*** Provided records
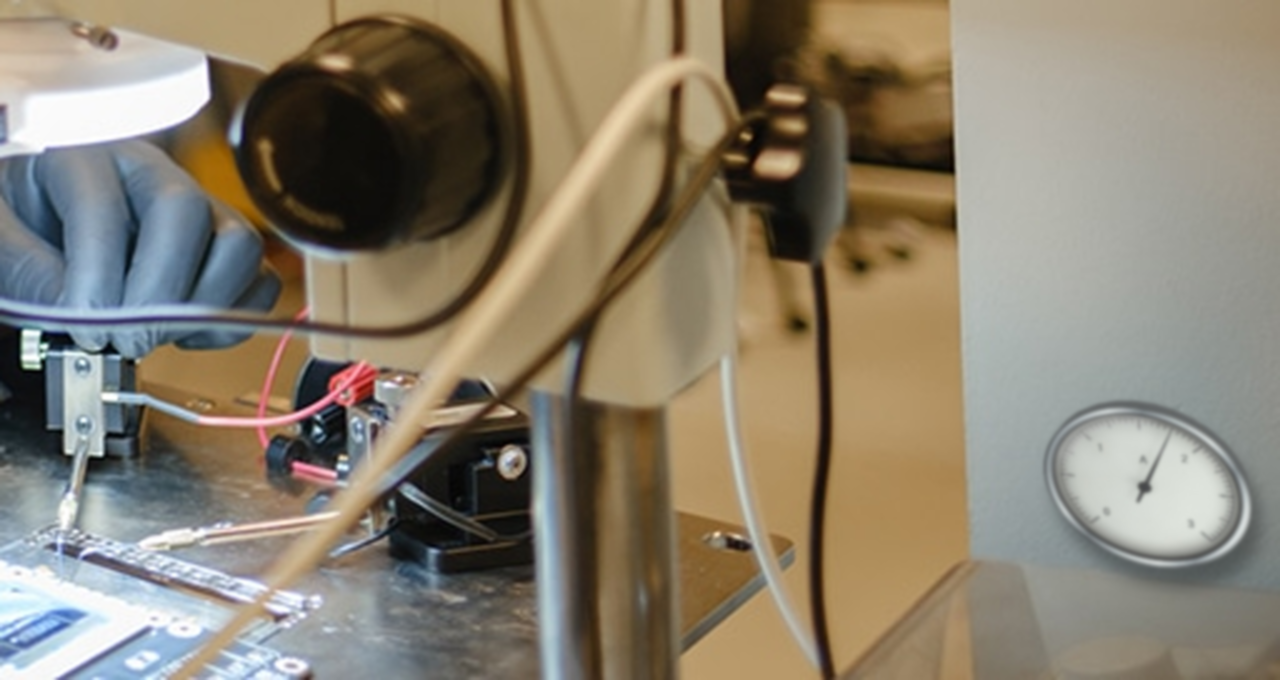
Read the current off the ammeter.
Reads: 1.75 A
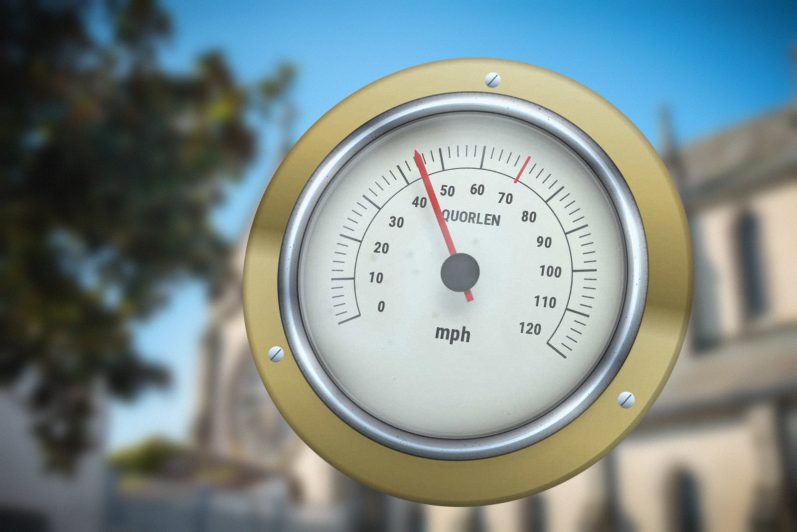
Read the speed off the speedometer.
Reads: 45 mph
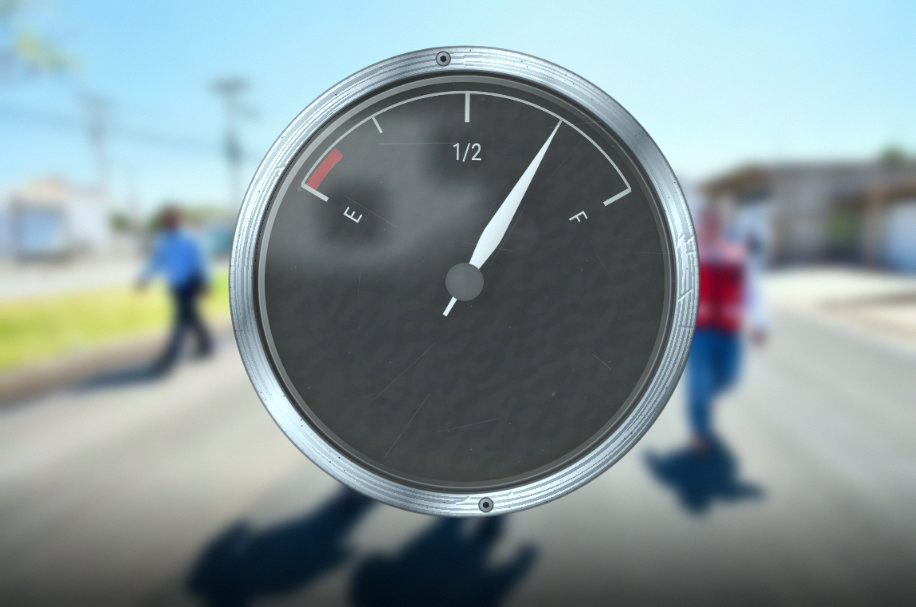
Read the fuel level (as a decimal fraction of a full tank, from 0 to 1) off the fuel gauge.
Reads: 0.75
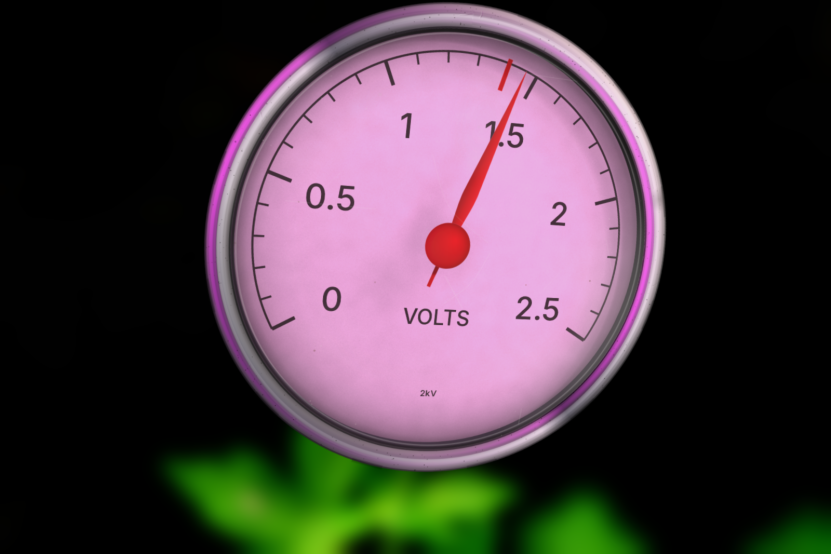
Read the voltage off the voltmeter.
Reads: 1.45 V
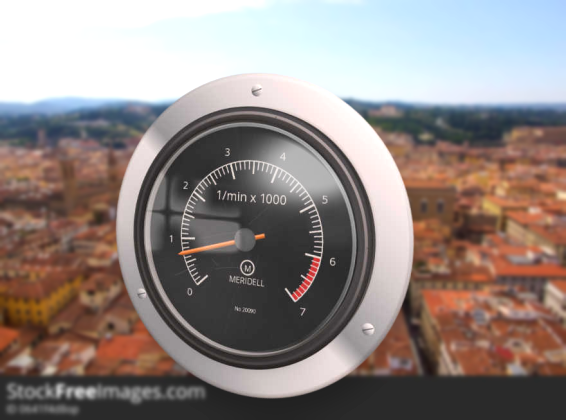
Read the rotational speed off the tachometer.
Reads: 700 rpm
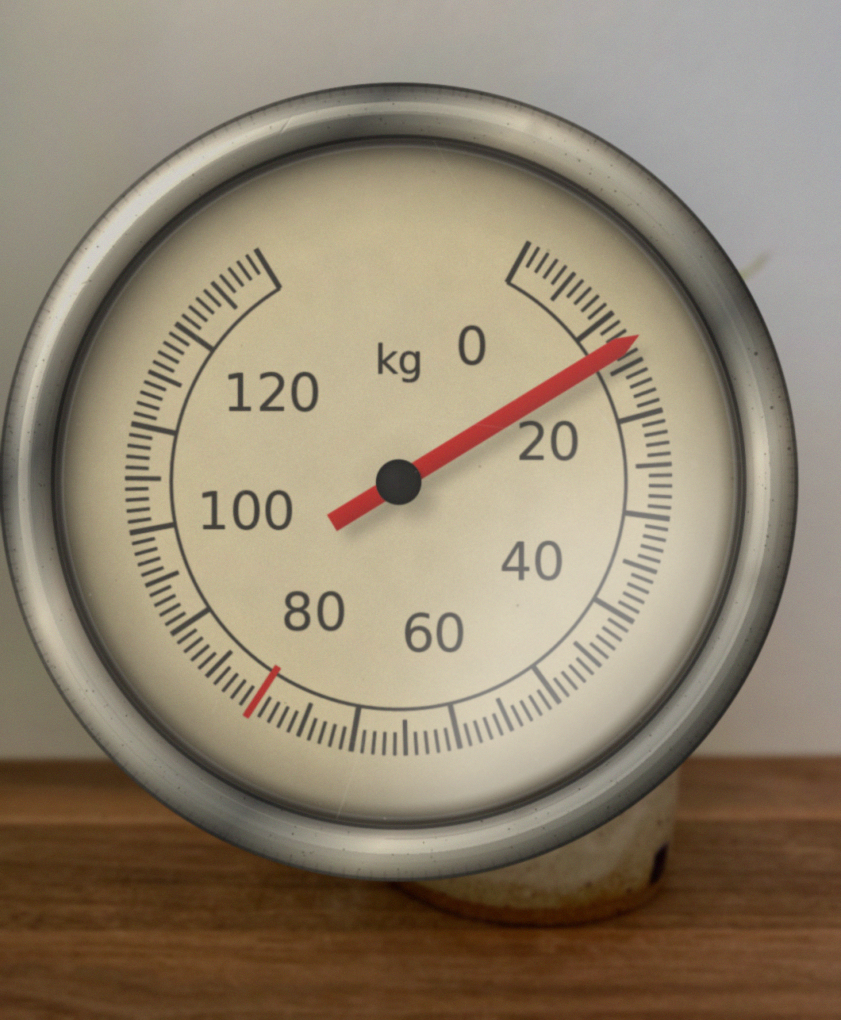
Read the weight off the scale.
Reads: 13 kg
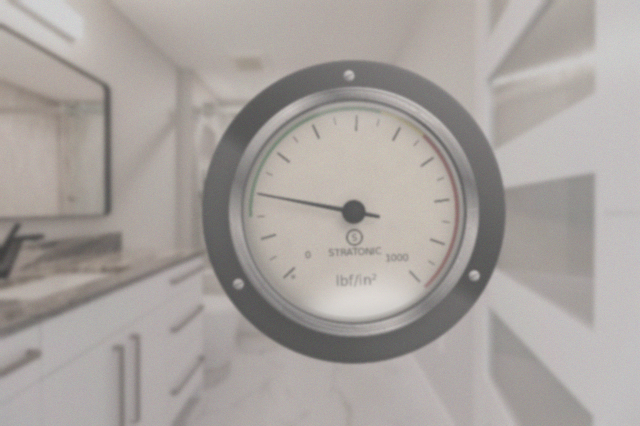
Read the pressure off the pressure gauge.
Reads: 200 psi
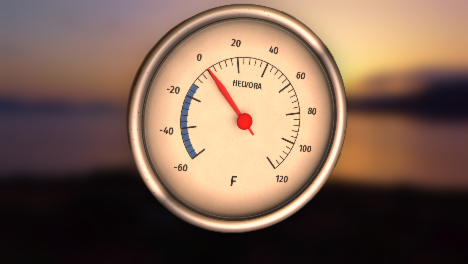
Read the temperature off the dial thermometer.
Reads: 0 °F
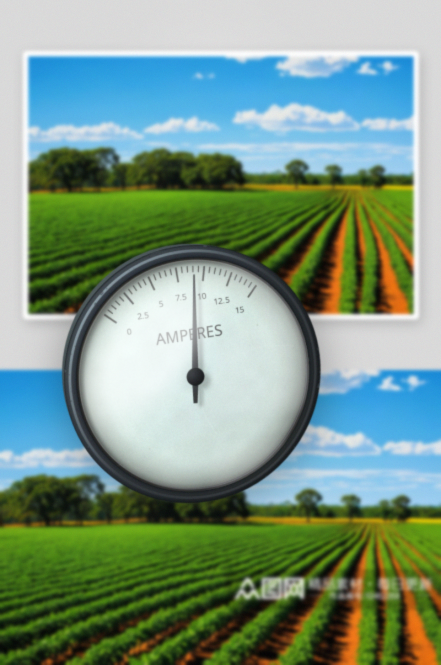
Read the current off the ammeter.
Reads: 9 A
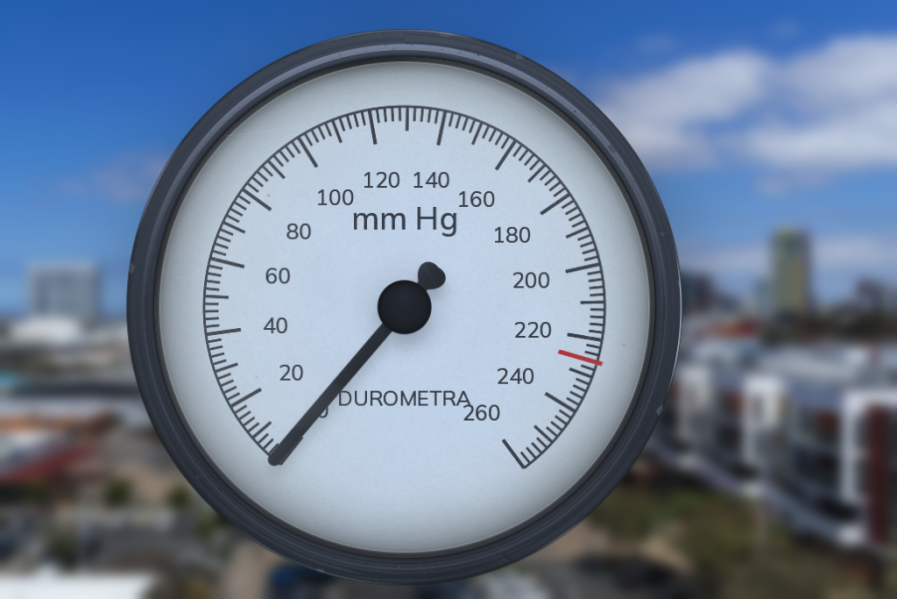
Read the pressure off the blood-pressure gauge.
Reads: 2 mmHg
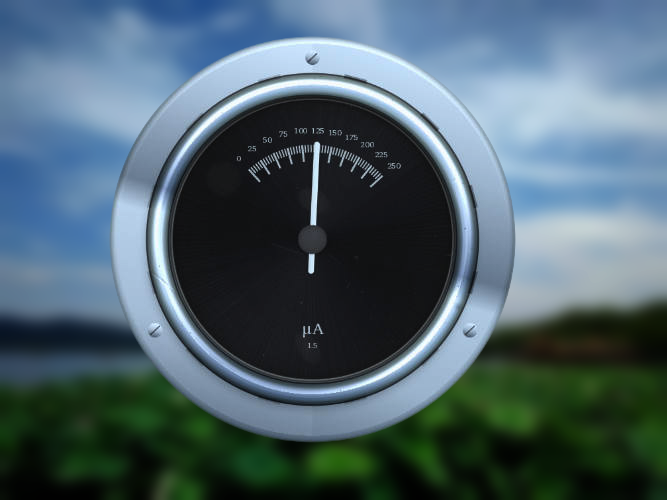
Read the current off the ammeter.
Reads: 125 µA
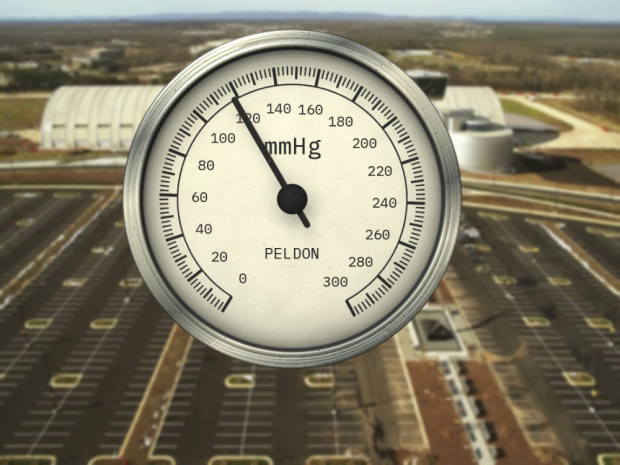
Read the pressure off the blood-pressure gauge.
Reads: 118 mmHg
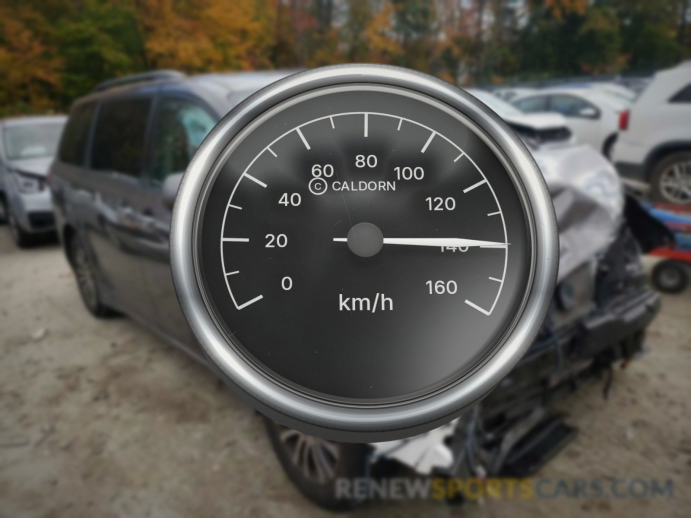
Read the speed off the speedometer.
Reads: 140 km/h
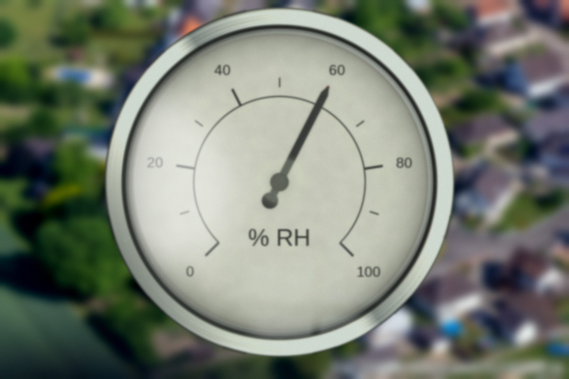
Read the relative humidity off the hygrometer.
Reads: 60 %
******
Required action:
Print every line above word for word, but leave out the pictures.

Answer:
Read the current off the ammeter.
Reads: 1.75 A
Read the speed off the speedometer.
Reads: 45 mph
Read the fuel level (as a decimal fraction of a full tank, from 0 to 1) off the fuel gauge.
Reads: 0.75
Read the voltage off the voltmeter.
Reads: 1.45 V
Read the rotational speed off the tachometer.
Reads: 700 rpm
Read the weight off the scale.
Reads: 13 kg
Read the pressure off the pressure gauge.
Reads: 200 psi
Read the temperature off the dial thermometer.
Reads: 0 °F
Read the current off the ammeter.
Reads: 9 A
Read the pressure off the blood-pressure gauge.
Reads: 2 mmHg
Read the current off the ammeter.
Reads: 125 µA
Read the pressure off the blood-pressure gauge.
Reads: 118 mmHg
Read the speed off the speedometer.
Reads: 140 km/h
Read the relative humidity off the hygrometer.
Reads: 60 %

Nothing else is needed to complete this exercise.